I’d been chasing the day all day running from co-op to piano lessons and then there was the final stop at the store. I try not to speed onto our block but, the 6-year-old, “can noooot hold it!” another minute. In haste, I hand him the keys to the front door and circle around in the car to slowly unbuckle and extricate a sleeping toddler brother, hoping desperately not to wake him.

Augustine comes running back out the front door, panting from excitement and his exertion. “Moooom, Moooom! There’s been a thief in our house! AND he is in love with you!” “What on earth do you mean?!” I ask. “There is a huge jar filled with flowers and your favorite song is playing in the whole house!”

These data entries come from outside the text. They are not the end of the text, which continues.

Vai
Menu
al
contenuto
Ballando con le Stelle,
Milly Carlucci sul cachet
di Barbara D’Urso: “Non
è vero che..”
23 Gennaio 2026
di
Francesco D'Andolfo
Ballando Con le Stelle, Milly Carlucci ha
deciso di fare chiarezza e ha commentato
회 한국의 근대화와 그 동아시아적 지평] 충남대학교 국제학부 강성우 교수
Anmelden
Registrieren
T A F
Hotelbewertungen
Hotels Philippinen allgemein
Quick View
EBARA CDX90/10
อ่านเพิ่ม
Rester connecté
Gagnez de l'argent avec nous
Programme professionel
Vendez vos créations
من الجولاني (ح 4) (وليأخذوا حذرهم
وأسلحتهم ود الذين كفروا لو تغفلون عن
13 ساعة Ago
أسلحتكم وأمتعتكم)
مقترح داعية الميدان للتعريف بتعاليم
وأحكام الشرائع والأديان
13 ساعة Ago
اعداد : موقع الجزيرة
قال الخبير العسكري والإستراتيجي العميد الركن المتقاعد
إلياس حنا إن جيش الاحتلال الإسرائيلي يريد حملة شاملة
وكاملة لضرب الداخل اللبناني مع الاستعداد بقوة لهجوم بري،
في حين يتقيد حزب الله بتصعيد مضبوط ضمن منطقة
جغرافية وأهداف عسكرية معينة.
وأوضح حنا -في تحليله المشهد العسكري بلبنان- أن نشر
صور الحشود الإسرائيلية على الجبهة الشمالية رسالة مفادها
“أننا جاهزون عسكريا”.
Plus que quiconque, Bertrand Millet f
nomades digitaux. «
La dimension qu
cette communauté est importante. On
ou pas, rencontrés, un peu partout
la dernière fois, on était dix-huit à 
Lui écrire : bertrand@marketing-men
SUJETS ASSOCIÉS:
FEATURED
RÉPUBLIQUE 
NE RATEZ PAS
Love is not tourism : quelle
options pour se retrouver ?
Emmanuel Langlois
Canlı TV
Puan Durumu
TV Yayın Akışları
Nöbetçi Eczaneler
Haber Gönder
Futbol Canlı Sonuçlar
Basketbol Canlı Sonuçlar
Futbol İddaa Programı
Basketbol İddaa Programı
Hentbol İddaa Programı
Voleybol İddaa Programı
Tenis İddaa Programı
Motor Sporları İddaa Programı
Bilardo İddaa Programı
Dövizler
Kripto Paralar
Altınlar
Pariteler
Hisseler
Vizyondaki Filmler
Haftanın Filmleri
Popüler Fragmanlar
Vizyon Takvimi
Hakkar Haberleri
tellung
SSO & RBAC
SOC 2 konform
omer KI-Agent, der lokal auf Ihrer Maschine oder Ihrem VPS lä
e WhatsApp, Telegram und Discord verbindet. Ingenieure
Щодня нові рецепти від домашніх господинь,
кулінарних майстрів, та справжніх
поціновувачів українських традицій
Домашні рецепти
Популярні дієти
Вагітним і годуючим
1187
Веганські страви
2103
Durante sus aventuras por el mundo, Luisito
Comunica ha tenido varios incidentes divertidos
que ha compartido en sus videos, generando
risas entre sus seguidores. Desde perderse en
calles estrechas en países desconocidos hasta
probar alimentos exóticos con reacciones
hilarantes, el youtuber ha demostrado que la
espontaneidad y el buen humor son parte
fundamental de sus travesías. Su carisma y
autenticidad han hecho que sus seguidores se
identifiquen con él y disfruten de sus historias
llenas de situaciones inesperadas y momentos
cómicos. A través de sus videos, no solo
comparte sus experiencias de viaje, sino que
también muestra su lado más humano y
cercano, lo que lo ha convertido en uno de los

I gently remind him that it is Valentine’s Day. Dad must have come home to leave a sentiment of love with the added element of surprise. “Nope, the whole house is cleaned up so it can’t be Dad. It has to be a B A NDIT,” he says with his arms akimbo.

I counter the 6-year-old’s keen, know-it-all intuition: “Who else in the world knows that ‘The Divine Mercy Chaplet’ is the song that steals my heart?” I press the logic: “Who plays this very song to me on the piano?” I gain ground. He finally becomes convinced by my reasoning. “Yep, no thief would know how to play that long song that always calms you down!” He chuckles, concedes to my guess, and runs off.

I am warmed by the love, and somehow my frenzy is undone by the hilarity of it all.

Although my take on the mysterious Valentine thief is logically sound, I am the one still learning here, taken aback by the perspective of my boot-wearing, cap-gun-carrying 6-year-old. He knows immediately that pure white flowers, a clean house and “The Divine Mercy Chaplet” are a trifecta. This spells L-O-V-E.

At the outset, he is not altogether convinced that it is Dad, seeing that a spotless house isn’t his usual exchange of sentimental expression. Although I have a serious affinity for all things orderly and clean, I am stirred by the connection that Augustine does make. He is convinced by his awareness of what reaches my heart most deeply. This source is the very thing that anchors me with peace and calm from the depths of the heart of Jesus. The love of Jesus is what makes me known. My frenetic frenzy dissipates. I am known. I am quieted by His love.